Under the heading “Perversions of science”, author Wade looks at the Eugenics movement and how something that had some intellectual merit could become an abomination in the world as we knew it in WWII.

Our human behavior may not just be cultural, but there are also genetic traits involved, which in turn will affect the way we live in our societies, in other words, our culture!  Aggression has been shown to be influenced by gene promoters, and those promoters exist in different proportions depending upon race.  This is a very salient point that Wade makes in the book.

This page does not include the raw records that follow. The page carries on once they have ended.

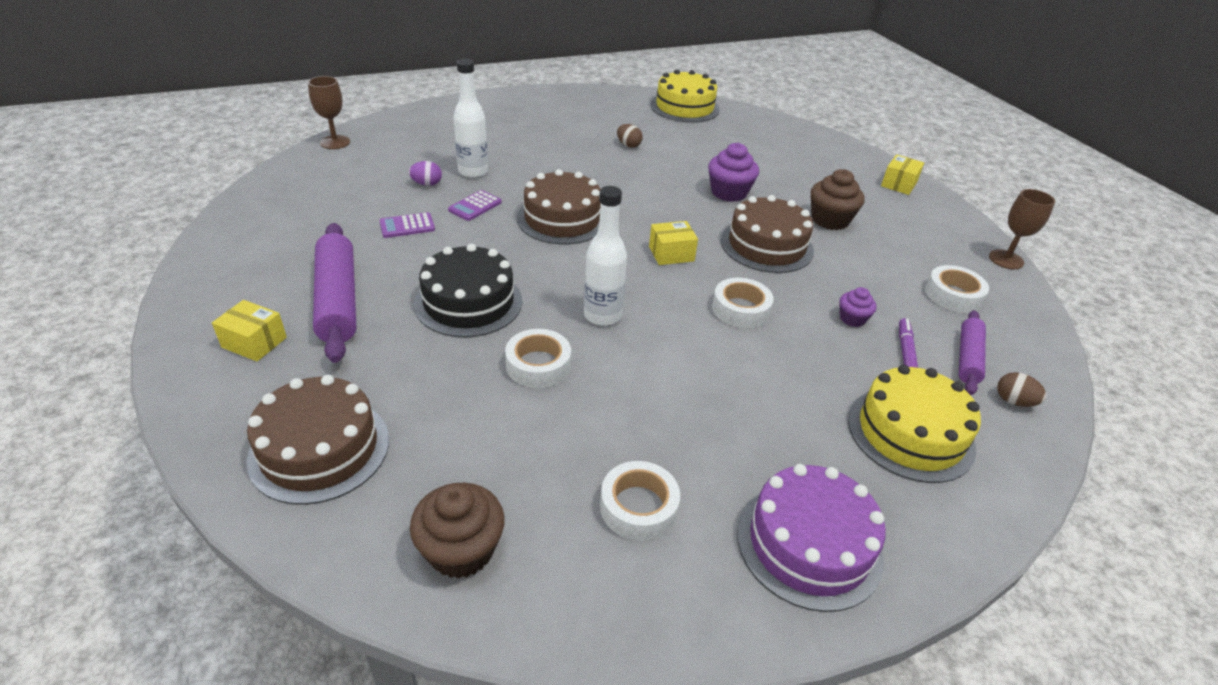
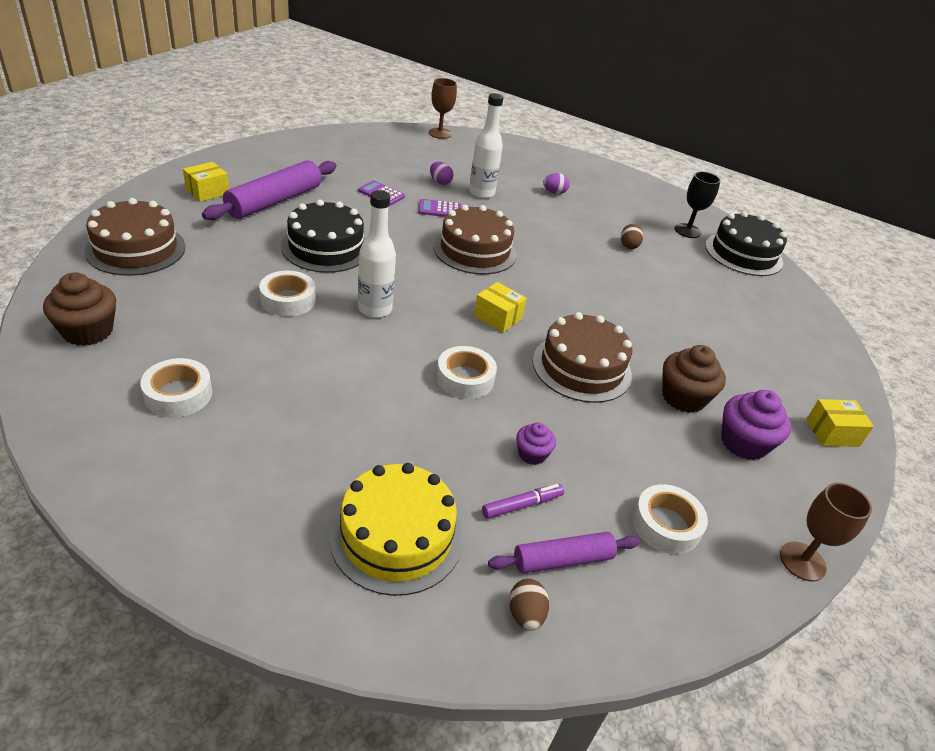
camera: 50 degrees right, 0 degrees up
(254, 342) = (207, 191): yellow box -> yellow box turned 60 degrees clockwise
(514, 137) = (554, 192): none -> purple egg
(633, 111) = (687, 231): none -> black goblet
(684, 107) = (743, 254): yellow cake -> black cake
(729, 192) = (637, 321): purple cupcake -> purple cupcake (743, 443)
(809, 544) = (201, 499): purple cake -> none

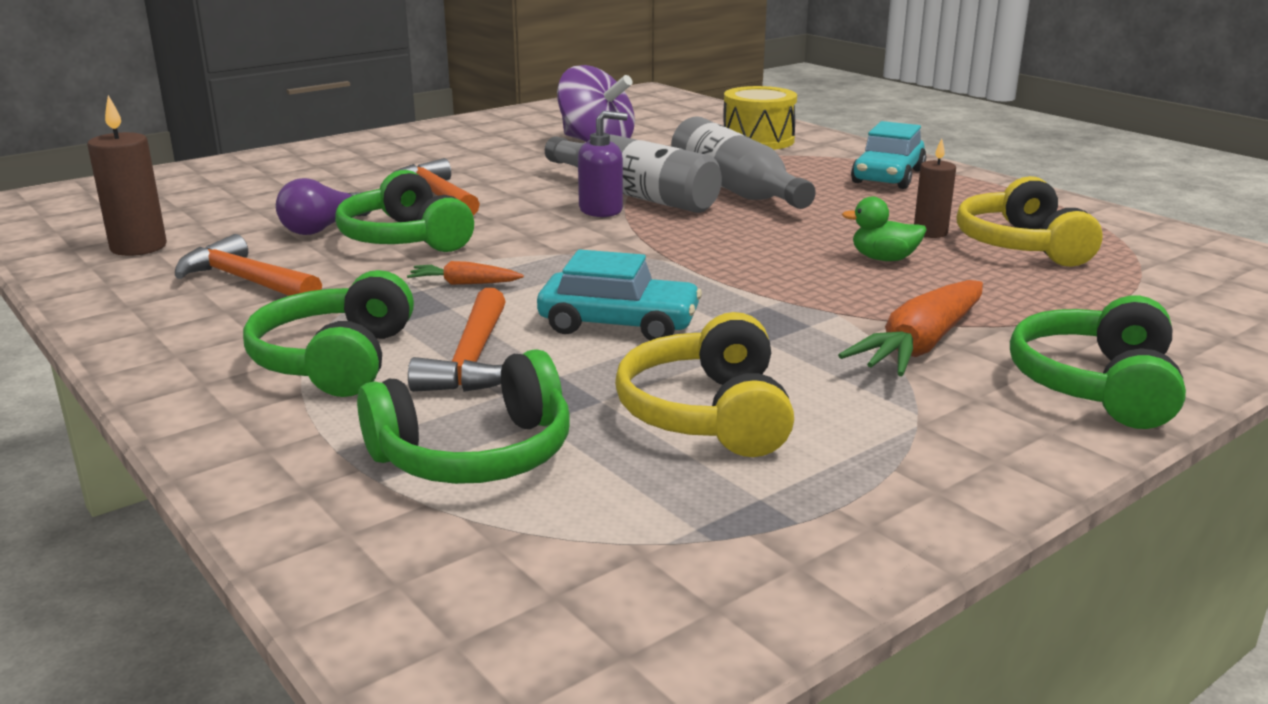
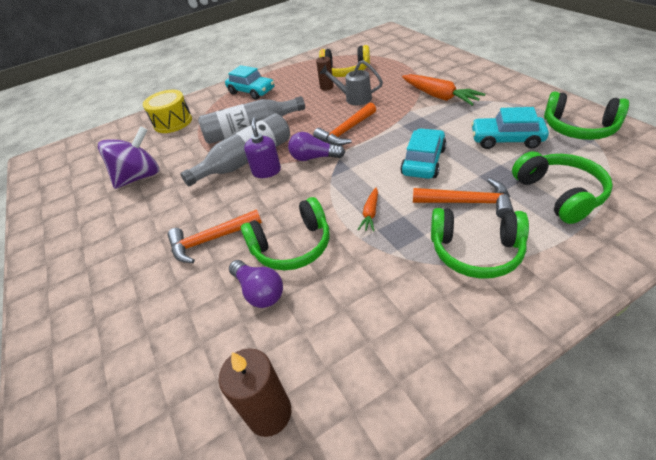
camera: 75 degrees left, 20 degrees up
(247, 281) = (356, 316): orange hammer -> orange hammer (346, 131)
(640, 238) = (314, 157): none -> purple light bulb
(708, 414) = (506, 139): yellow headphones -> turquoise car
(883, 259) = (354, 98): green duck -> grey watering can
(1096, 386) = (467, 72): green headphones -> green headphones (578, 128)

The chapters cover a wide spread of ideas, concepts and DNA.  These include Evolution, Race and History, Perversions of Science, Origins of Human Social Nature, The Human Experiment, The Genetics of Race, Societies and Institutions, the Recasting of Human Nature, Jewish Adaptations, The Rise of the West and Evolutionary Perspectives on Race.

Author Wade does a particularly good job of explaining to the reader the workings of the double helix DNA and how mutations can occur and may be beneficial to subsequent generations, or the opposite, and even mutations that appear to have no discernable result.

It has been fairly recent in the 50,000 year history of the human race, that genetic evidence has shown the spread of the hunter-gatherer tribes throughout the world and the development of lighter colored skins.  It is also shown that the “demographic spread of the Han Chinese is still underway, with less numerous neighbors like the Tibetans and Uigur Turks finding themselves steadily absorbed into the Han demographic imperium.”  A glance at the foreign news section of the daily papers will attest to the accuracy of Wade’s description.

For B. 655 you get a fascinating and well researched book which will make you perhaps more interested in the differences with other peoples.  It may even come as a great shock that “East Asians score around 105 on intelligence tests, an average above that of Europeans, whose score is 100.”  An even greater shock might come from understanding that Caucasians have thinner hair than East Asians, who in turn have dry ear wax and smaller breasts.  And you can blame it all on a gene allele called EDAR-V370A.  This is not a book you will finish in one weekend!